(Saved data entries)
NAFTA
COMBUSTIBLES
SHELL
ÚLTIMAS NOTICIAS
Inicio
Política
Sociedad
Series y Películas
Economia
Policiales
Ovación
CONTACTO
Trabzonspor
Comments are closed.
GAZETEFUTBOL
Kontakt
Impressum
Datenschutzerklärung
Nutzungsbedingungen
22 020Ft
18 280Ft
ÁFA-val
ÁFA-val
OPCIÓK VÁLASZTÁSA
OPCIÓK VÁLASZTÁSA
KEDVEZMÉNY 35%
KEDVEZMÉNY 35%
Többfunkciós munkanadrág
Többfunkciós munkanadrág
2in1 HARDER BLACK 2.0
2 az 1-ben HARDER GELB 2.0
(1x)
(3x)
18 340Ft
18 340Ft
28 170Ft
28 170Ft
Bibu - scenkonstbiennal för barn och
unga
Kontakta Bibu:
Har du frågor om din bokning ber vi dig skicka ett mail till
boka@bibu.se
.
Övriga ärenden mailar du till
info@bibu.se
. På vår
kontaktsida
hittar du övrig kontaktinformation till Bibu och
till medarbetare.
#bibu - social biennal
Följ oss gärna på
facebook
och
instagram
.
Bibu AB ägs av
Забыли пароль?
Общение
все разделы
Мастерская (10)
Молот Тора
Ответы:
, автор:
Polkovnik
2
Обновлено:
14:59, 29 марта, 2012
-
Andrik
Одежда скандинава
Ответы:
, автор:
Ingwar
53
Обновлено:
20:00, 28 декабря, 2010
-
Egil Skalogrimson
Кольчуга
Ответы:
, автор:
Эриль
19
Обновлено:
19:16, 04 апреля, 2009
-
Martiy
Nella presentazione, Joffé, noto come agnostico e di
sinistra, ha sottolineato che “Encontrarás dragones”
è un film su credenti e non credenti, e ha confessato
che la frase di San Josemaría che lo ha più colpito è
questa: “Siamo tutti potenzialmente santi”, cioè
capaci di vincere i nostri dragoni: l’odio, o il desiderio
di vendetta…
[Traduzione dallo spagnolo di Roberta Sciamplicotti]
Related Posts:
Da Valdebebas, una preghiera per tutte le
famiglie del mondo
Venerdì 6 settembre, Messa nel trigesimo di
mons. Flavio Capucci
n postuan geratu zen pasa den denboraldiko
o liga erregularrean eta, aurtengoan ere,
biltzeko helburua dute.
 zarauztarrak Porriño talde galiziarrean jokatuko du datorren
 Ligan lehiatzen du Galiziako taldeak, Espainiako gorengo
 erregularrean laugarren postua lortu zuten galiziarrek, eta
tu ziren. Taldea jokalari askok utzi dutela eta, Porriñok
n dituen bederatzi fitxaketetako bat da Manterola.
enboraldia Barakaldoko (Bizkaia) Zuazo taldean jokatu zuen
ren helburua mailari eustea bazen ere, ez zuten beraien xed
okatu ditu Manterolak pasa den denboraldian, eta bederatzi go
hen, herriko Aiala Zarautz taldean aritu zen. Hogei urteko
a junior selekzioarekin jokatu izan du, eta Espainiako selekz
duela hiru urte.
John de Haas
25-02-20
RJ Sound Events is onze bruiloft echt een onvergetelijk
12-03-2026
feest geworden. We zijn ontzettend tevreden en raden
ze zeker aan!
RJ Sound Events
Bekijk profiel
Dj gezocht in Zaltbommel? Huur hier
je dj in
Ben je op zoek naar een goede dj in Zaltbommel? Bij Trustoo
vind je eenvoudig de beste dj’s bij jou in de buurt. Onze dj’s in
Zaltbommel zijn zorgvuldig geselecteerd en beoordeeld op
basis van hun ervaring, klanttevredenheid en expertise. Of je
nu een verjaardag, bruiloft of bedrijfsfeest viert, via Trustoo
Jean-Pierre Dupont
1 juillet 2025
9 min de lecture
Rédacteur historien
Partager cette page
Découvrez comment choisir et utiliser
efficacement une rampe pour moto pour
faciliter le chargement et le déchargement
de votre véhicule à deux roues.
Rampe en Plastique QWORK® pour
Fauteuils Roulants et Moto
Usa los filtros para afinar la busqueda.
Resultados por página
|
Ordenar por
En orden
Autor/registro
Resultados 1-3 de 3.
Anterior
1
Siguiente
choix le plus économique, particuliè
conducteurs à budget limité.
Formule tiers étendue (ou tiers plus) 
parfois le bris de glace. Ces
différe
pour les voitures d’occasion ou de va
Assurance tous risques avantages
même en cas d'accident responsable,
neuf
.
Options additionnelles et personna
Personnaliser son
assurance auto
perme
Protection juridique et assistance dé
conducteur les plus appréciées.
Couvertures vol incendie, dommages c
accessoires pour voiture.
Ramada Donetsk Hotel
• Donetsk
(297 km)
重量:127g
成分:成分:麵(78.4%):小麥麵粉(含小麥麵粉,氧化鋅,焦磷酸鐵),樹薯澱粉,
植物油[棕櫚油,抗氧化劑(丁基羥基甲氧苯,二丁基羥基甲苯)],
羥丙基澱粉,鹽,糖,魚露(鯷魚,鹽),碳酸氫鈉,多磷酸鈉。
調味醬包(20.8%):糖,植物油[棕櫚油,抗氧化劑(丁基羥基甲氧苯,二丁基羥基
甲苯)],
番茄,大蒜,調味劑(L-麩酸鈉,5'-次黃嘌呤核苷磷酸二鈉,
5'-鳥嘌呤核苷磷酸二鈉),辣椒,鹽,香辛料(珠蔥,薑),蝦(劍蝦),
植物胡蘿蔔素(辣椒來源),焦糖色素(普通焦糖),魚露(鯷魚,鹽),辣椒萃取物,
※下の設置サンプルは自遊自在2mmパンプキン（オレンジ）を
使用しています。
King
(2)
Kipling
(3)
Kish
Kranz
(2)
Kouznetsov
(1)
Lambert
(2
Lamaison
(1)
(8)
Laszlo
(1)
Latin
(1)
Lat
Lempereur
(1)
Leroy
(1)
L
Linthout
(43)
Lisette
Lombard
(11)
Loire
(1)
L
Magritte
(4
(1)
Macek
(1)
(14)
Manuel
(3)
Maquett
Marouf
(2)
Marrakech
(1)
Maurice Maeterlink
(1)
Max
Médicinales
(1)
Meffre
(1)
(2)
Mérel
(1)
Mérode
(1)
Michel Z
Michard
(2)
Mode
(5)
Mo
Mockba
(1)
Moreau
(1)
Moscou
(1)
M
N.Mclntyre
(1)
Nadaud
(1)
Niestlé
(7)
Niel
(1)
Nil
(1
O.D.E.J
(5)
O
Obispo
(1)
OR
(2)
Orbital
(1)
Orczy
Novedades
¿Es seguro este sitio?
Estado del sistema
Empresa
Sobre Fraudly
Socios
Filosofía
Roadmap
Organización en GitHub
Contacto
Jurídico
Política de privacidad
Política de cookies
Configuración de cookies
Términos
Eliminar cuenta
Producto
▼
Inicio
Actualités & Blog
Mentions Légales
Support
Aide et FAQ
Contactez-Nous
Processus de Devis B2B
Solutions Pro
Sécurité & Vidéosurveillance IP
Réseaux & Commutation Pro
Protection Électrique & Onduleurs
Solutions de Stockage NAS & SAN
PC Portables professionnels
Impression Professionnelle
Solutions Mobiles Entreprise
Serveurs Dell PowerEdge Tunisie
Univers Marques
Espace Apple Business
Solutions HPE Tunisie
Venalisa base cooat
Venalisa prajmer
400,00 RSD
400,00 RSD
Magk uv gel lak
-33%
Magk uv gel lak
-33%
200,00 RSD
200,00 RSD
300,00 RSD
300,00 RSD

▸ DIRECTIONS:
Copying word for word, give each line of the data above from the first one through the line containing "Nella presentazione, Joffé, noto", and nothing else.

▸ SOLUTION TO THIS TASK:
NAFTA
COMBUSTIBLES
SHELL
ÚLTIMAS NOTICIAS
Inicio
Política
Sociedad
Series y Películas
Economia
Policiales
Ovación
CONTACTO
Trabzonspor
Comments are closed.
GAZETEFUTBOL
Kontakt
Impressum
Datenschutzerklärung
Nutzungsbedingungen
22 020Ft
18 280Ft
ÁFA-val
ÁFA-val
OPCIÓK VÁLASZTÁSA
OPCIÓK VÁLASZTÁSA
KEDVEZMÉNY 35%
KEDVEZMÉNY 35%
Többfunkciós munkanadrág
Többfunkciós munkanadrág
2in1 HARDER BLACK 2.0
2 az 1-ben HARDER GELB 2.0
(1x)
(3x)
18 340Ft
18 340Ft
28 170Ft
28 170Ft
Bibu - scenkonstbiennal för barn och
unga
Kontakta Bibu:
Har du frågor om din bokning ber vi dig skicka ett mail till
boka@bibu.se
.
Övriga ärenden mailar du till
info@bibu.se
. På vår
kontaktsida
hittar du övrig kontaktinformation till Bibu och
till medarbetare.
#bibu - social biennal
Följ oss gärna på
facebook
och
instagram
.
Bibu AB ägs av
Забыли пароль?
Общение
все разделы
Мастерская (10)
Молот Тора
Ответы:
, автор:
Polkovnik
2
Обновлено:
14:59, 29 марта, 2012
-
Andrik
Одежда скандинава
Ответы:
, автор:
Ingwar
53
Обновлено:
20:00, 28 декабря, 2010
-
Egil Skalogrimson
Кольчуга
Ответы:
, автор:
Эриль
19
Обновлено:
19:16, 04 апреля, 2009
-
Martiy
Nella presentazione, Joffé, noto come agnostico e di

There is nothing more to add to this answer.